### Provided data
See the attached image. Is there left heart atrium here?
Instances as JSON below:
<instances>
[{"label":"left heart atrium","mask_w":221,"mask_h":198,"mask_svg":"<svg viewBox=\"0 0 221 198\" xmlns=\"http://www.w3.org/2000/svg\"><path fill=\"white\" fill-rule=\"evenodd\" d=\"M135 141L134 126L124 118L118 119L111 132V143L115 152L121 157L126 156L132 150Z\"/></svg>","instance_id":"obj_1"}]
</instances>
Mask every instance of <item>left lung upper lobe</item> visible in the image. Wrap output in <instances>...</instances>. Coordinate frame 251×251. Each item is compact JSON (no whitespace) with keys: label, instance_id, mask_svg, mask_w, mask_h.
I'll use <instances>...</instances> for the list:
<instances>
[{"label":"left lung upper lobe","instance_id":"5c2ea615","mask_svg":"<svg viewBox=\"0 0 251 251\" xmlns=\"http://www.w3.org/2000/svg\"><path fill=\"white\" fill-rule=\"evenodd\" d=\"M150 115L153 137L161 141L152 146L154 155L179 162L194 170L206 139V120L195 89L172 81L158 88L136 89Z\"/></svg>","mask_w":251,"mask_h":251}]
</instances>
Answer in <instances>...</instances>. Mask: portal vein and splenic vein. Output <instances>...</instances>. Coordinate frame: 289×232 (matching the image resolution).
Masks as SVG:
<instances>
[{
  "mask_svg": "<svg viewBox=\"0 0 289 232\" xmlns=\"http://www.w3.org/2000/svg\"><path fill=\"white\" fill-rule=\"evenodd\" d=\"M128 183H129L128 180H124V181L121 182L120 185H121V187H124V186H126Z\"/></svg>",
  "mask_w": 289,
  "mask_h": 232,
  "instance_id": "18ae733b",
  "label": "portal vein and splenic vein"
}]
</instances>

### What the task asks
Please write out the records above as a JSON list of strings, with one string for each line and any blank lines left out.

### Finished answer
[
  "See the attached image. Is there left heart atrium here?",
  "Instances as JSON below:",
  "<instances>",
  "[{\"label\":\"left heart atrium\",\"mask_w\":221,\"mask_h\":198,\"mask_svg\":\"<svg viewBox=\\\"0 0 221 198\\\" xmlns=\\\"http://www.w3.org/2000/svg\\\"><path fill=\\\"white\\\" fill-rule=\\\"evenodd\\\" d=\\\"M135 141L134 126L124 118L118 119L111 132V143L115 152L121 157L126 156L132 150Z\\\"/></svg>\",\"instance_id\":\"obj_1\"}]",
  "</instances>",
  "Mask every instance of <item>left lung upper lobe</item> visible in the image. Wrap output in <instances>...</instances>. Coordinate frame 251×251. Each item is compact JSON (no whitespace) with keys: label, instance_id, mask_svg, mask_w, mask_h.",
  "I'll use <instances>...</instances> for the list:",
  "<instances>",
  "[{\"label\":\"left lung upper lobe\",\"instance_id\":\"5c2ea615\",\"mask_svg\":\"<svg viewBox=\\\"0 0 251 251\\\" xmlns=\\\"http://www.w3.org/2000/svg\\\"><path fill=\\\"white\\\" fill-rule=\\\"evenodd\\\" d=\\\"M150 115L153 137L161 141L152 146L154 155L179 162L194 170L206 139V120L195 89L172 81L158 88L136 89Z\\\"/></svg>\",\"mask_w\":251,\"mask_h\":251}]",
  "</instances>",
  "Answer in <instances>...</instances>. Mask: portal vein and splenic vein. Output <instances>...</instances>. Coordinate frame: 289×232 (matching the image resolution).",
  "Masks as SVG:",
  "<instances>",
  "[{",
  "  \"mask_svg\": \"<svg viewBox=\\\"0 0 289 232\\\" xmlns=\\\"http://www.w3.org/2000/svg\\\"><path fill=\\\"white\\\" fill-rule=\\\"evenodd\\\" d=\\\"M128 183H129L128 180H124V181L121 182L120 185H121V187H124V186H126Z\\\"/></svg>\",",
  "  \"mask_w\": 289,",
  "  \"mask_h\": 232,",
  "  \"instance_id\": \"18ae733b\",",
  "  \"label\": \"portal vein and splenic vein\"",
  "}]",
  "</instances>"
]